After navigating through various other exhibits, we finally reached the Monalisa hall. Monalisa is kept on upper floors, probably on purpose, and it takes hours to navigate through various galleries. When we arrived at the hall though, it proved a bit anticlimactic. Monalisa’s portrait is barely 2 feet as opposed to the other huge wall size paintings. Compared to the other paintings, Monalisa looked like a passport size photograph! I wonder whether Leonardo DaVinci decided one morning to do Monalisa just to put leftover colors to good use after the previous night he was done with huge painting of some rich and ugly, high paying nobleman! Anyway, I made my way through all the jostling in the hall, reached closer and was able to get good view, and felt happy, content, and bit spiritual too. Then just strolled around in other galleries indifferently until lunch time.
The museum building itself gives a vibe of visiting the era in which it was built. It’s a museum of not just paintings and sculptures but of many types of arts over centuries. Taking those stairs, wandering the halls and passages becomes a journey through not only the centuries of pursuits of various generations of artists for expressions, and artistic liberations but also the shift in paradigms of European social norms, cultures and the tales of revolutions behind those shifts. Appreciating everything that the museum has to offer is a humongous task.

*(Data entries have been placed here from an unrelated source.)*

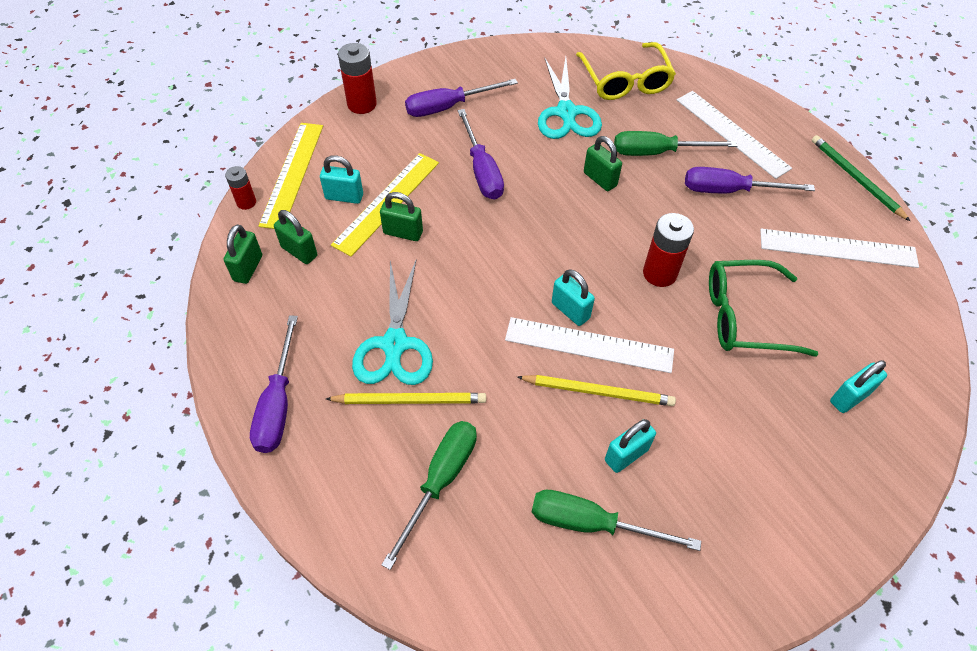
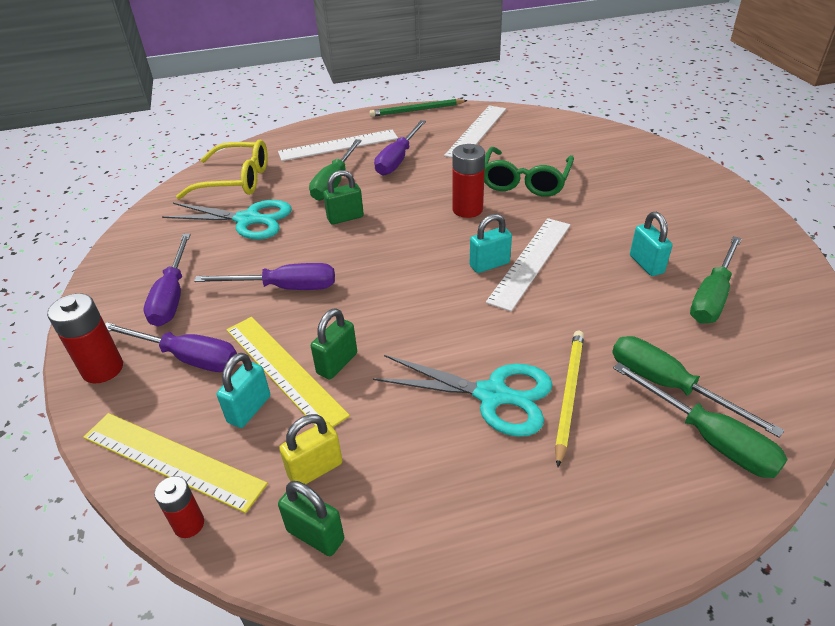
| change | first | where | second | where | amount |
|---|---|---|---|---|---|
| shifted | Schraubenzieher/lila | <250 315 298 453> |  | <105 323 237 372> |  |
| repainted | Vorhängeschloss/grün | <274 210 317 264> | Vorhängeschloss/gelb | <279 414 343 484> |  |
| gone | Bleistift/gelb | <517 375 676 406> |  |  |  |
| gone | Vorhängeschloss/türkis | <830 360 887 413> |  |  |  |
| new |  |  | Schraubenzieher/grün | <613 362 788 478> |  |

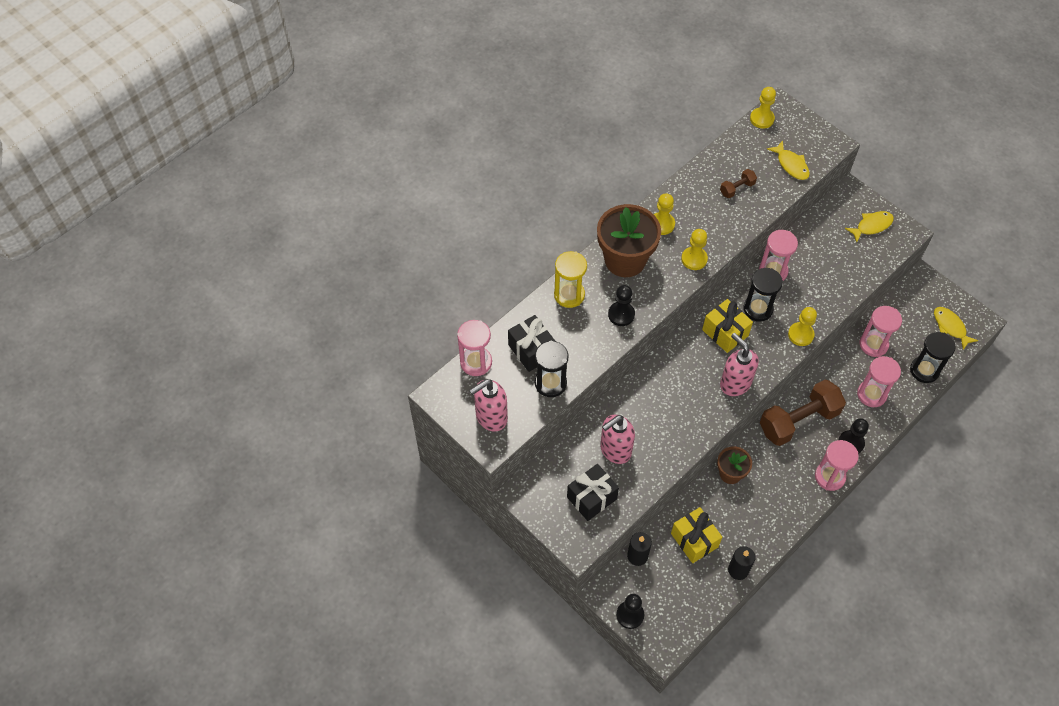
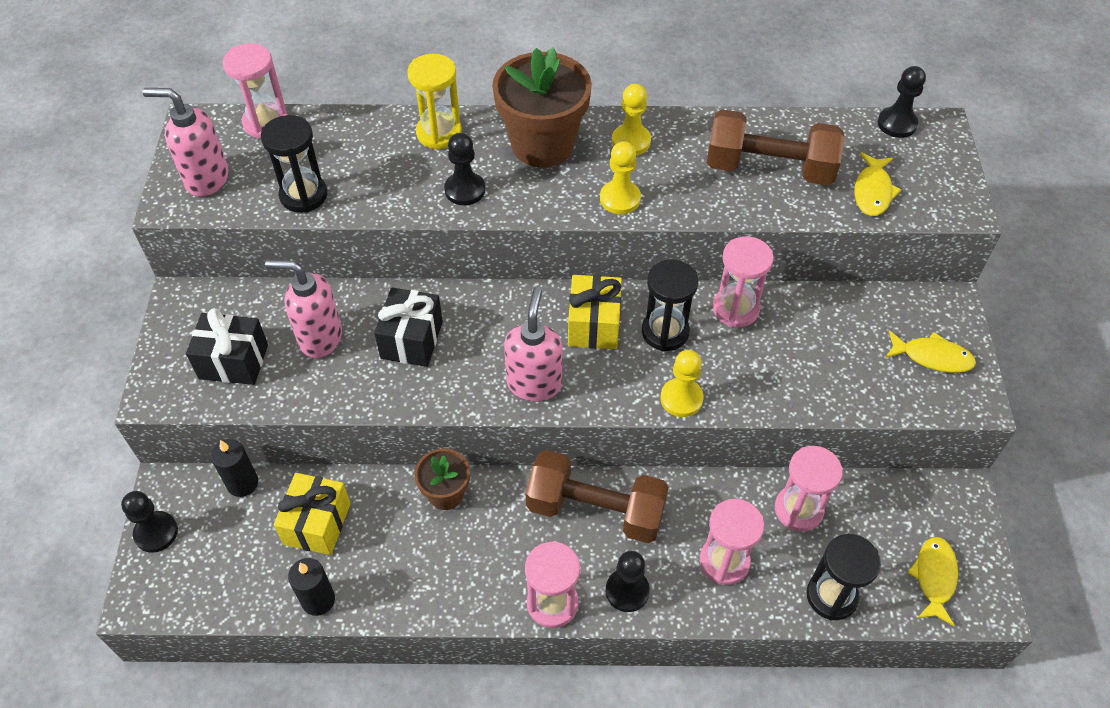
| change | first | where | second | where | amount |
|---|---|---|---|---|---|
| shifted | Geschenk/schwarz | <508 315 555 372> |  | <374 287 443 367> |  |
| scaled | Hantel/braun | <720 169 757 198> |  | <707 110 845 185> | x2.20 |
| repainted | Bauer/gelb | <750 87 776 129> | Bauer/schwarz | <878 66 926 138> |  |

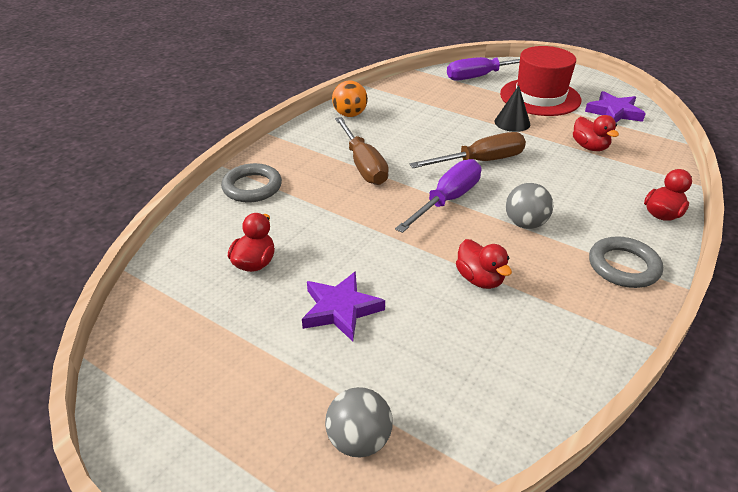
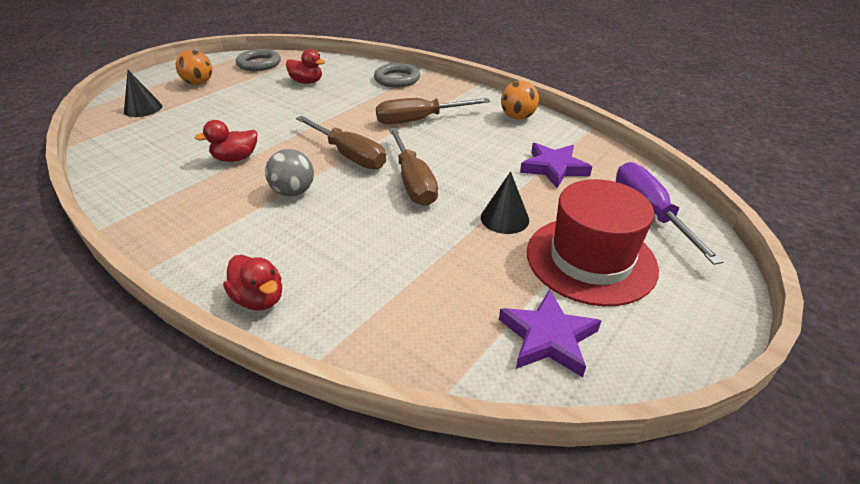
| change | first | where | second | where | amount |
|---|---|---|---|---|---|
| shifted | Stern/lila | <302 271 385 341> |  | <520 143 592 188> |  |
| swapped | Ball/grau | <325 387 393 458> | Kegel/schwarz | <124 70 162 117> |  |
| repainted | Schraubenzieher/lila | <395 159 481 233> | Schraubenzieher/braun | <296 116 386 169> |  |
| gone | Ente/rot | <573 115 619 151> |  |  |  |
| shifted | Ring/grau | <589 236 663 288> |  | <236 49 281 71> |  |
| new |  |  | Ball/orange | <176 50 212 85> |  |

Although, my knowledge of arts since my visit to Louvre hasn’t changed significantly, I gained some insight into works of artists like Monet and Gaugin in the past couple of years. I came to appreciate delicate colors of romanticism in Claude Monet’s water lilies, erotic eccentricity in paintings of Salvador Dali, soft pastel harmony of colors used by Henri Rousseau and Paul Gauguin. In India, we have National Gallery of Modern Art in Jaipur House, housing paintings of Indian artists. I plan to visit that on my next trip to Delhi. And I hope that in future, I will find these museums lot more revealing and interesting!